Has anyone had trouble with Apidra? It is now only lasting 2 days in my pump. Today - I am on my second day with it, and it doesn't seem to be working....it is frustrating to have to bolus the correct amount, and then later discover the insulin isn't working at all. I have to give myself shots to get through the day.

No I haven't used Apidra, I brought up the subject with my Endo simply because I thought something with a little less duration MIGHT help with the really low bg readings 2 hours after eating. My theory was I dont need something lasting so long, however my Endo I don't think is very Apidra friendly, he made some tweaks in my pump settings and that has really reduced the number of low's Im having.

A friend of mine was taking Apidra as well..she's a type 2 and was taking something like 90 units and it was not putting a DENT in her BS, like injecting saline.

I use Apidra in my pump and it works fine for me; I go for 3-4 days and if I have a problem it's with the site. You say you are having to give yourself shots to get through the day. If Apidra is working for you in shots I don't see why it wouldn't work in your pump (perhaps someone else will see this differently). I would look more to a site problem than to the Apidra if it works fine for shots.

Hi KimK. Do you by chance use Sure-T infusion sets?
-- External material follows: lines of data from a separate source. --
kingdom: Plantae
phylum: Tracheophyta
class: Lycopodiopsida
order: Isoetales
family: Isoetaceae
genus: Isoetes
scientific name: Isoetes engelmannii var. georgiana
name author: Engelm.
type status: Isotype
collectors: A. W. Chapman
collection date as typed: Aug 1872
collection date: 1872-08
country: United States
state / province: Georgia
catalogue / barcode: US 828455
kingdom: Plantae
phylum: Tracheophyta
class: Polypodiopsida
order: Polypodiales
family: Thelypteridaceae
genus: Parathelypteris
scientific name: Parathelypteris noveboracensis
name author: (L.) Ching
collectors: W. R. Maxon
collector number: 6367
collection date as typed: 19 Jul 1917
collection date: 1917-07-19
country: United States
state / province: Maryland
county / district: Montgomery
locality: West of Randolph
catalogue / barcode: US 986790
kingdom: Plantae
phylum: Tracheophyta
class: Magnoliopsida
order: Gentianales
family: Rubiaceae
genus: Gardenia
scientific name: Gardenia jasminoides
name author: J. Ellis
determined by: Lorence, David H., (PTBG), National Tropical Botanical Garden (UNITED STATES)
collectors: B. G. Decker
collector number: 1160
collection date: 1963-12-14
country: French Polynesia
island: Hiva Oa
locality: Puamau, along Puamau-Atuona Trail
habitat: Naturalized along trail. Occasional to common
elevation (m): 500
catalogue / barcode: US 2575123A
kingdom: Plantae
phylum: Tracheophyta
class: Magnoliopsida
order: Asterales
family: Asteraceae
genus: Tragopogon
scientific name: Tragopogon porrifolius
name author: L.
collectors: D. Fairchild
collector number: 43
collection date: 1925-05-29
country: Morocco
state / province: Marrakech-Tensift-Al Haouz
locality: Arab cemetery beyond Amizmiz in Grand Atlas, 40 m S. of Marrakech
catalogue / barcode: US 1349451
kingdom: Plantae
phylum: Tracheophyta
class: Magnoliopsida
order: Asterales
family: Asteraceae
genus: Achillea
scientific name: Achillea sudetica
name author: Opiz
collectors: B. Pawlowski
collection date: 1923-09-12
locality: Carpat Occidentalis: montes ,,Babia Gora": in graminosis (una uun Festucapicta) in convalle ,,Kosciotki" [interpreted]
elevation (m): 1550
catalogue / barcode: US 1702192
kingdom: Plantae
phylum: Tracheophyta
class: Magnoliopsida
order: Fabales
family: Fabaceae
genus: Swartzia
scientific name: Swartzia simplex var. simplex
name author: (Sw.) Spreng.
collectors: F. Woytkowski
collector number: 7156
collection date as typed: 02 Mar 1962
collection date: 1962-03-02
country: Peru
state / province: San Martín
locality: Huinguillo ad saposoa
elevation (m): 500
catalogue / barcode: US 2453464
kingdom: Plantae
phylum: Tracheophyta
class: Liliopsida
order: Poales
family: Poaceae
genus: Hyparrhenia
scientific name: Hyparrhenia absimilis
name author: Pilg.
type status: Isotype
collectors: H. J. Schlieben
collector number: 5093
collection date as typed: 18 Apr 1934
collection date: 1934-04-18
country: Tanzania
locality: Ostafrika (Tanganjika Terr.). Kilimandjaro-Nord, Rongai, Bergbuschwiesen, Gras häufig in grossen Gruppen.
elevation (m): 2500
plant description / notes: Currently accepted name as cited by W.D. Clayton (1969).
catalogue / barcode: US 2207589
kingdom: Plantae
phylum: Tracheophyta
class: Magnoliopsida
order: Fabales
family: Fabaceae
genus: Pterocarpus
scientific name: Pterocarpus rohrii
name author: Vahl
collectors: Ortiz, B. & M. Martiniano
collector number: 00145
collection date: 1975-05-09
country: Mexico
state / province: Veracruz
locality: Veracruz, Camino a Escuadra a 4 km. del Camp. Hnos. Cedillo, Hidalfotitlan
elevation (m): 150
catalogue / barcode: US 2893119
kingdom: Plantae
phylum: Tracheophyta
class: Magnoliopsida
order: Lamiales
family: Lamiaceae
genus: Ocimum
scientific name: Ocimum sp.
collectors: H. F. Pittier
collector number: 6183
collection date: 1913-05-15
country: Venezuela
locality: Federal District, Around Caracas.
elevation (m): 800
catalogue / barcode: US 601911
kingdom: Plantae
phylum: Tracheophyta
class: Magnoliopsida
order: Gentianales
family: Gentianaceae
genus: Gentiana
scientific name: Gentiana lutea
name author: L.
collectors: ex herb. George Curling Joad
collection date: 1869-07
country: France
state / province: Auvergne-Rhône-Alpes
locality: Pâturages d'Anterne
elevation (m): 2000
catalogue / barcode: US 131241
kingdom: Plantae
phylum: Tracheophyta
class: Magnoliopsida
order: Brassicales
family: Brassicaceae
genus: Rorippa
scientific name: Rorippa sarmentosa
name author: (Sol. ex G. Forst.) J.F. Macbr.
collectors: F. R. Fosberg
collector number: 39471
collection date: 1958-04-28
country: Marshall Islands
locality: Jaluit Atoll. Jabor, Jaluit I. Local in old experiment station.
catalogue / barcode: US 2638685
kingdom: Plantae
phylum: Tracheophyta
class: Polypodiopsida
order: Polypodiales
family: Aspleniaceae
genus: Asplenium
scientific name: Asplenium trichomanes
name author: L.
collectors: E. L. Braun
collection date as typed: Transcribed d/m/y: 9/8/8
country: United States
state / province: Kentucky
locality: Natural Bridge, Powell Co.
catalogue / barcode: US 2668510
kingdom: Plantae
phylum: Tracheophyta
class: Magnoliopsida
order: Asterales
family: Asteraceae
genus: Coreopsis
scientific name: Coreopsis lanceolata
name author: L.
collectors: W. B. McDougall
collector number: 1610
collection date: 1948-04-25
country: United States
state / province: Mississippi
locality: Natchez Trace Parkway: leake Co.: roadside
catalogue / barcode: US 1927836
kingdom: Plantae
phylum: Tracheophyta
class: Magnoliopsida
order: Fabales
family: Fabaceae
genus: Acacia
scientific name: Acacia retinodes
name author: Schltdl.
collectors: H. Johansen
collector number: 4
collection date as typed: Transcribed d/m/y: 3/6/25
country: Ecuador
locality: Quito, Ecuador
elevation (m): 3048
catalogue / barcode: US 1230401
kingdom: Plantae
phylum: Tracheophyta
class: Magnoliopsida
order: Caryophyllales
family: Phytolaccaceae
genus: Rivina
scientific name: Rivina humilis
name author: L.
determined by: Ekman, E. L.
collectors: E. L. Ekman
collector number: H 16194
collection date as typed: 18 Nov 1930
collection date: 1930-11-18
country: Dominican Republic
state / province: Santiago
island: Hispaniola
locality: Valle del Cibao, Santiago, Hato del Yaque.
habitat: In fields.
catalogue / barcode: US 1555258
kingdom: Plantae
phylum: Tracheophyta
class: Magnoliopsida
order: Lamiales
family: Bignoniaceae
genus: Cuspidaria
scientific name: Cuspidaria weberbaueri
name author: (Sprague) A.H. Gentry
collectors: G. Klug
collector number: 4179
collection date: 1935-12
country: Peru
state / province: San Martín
They have instructions to use only 2 days, and the instructions on Apidra also say to use 2 days.

The Sure-T needle can be moved without ruining the rest of the infusion, which would be worthwhile trying if in fact you do use Sure-Ts. I can get 2 1/2 days by moving the needle when a problem arises, but the Apidra won't work beyond the 2 1/2 days. (I use a MM522.)

Why would you want to only use Apidra in your pump for two days, Trudy? Are you saying it says on the Apidra insert to only use it in a pump for two days? I don't remember reading that but it's been awhile since I read that.

As far as I know (and my own experience) Apidra lasts for the same amount of time as either of the other two insulins. I would certainly switch to one of the others if I only was able to keep it in my pump for two days!

Zoe, yes I meant the instructions say to use Apidra in a pump for two days, or at least it used to! I haven't checked lately.

Novolog lasted longer in my pump when I used Quicksets, but Sure-Ts are the only infusion sets I can use now, so 2 1/2 days it is. I don't like Novolog as well as Apidra because it's action is slower, both in the pump and for MDI. (Since I have few sites that work well for infusion sets, I spend most of the time on MDI despite the fact that I love my pump and have much better BG control with it.)

Interesting! I'll have to look at the instructions for Apidra next shipment I get, though I'm sure I'll forget. If anybody has the instructions, let us know if it does, in fact, say that now! Not that I would change anything, since it works for me.

Yes, we all have to use the sets that work for us. I don't know those sets you mention, as I have a Ping and can use either the Inset or the Inset 30's (the angled ones I like best). Sorry that you have such a hard time with sites; that's rough, loving the pump and not being able to use it a lot!

KimK , there is an Apdria user group ...you may get some information from there as well . I was using Apidra and went back to NovoRapid ( Novolog ) ...got too frustrated( easily done at my age ??) and I am a pumper .

Last spring I built up a tolerance to Apidra. I was hitting 500 too often. I grabed a bottle of Novolin and I responded and my bg's went back to normal. I am on Novolog now. I suggest you get a bottle of Humlin R or Novlin R and see if that helps. You can pump R just change your insulin tail to 6 hours instead of 4.

Regular insulin works for gastroparesis because it's action is slow (to match the slow digestion), but even with gastroparesis you need something faster for corrections. Btw I had clogging problems in the tubing where it met the reservoir with Humalog. My own experience is that Apidra and Novolog work the best for a pump, depending on the individual.

Thanks! I will join the Apidra group.

The problem seems to be that the Apidra gets too hot in the pump tubing, and doesn't work any more. Yesterday, I cleared out the tubing by "filling the cannula" and it seemed to get better.

That might be a good idea.

I know this thread is a couple months old but thought I would respond in case someone else stumbled upon it. It came up when I was Googling something else with Apidra.

When I first started the pump, I was having problems with Apidra dying very early – it didn’t even last 48 hours and I had to change my cartridge every 1 ½ days. Everyone tried to say it was me because I was a new pump user, but when I Googled it, I found a thread on CWD that several people that were experienced pump users and switched to Apidra had that problem. I also stumbled on a message board for CDEs and one of the CDEs said that a lot of her patients also had the problem. I know it wasn’t just me!

I agree with what Zoe said about the site problems because I had a lot of those also. Once I figured out the Apidra problem, I would change the cartridge and not the site and my BS would go back to normal with fresh Apidra. That is one thing someone could do to make sure it is the Apidra and not the site.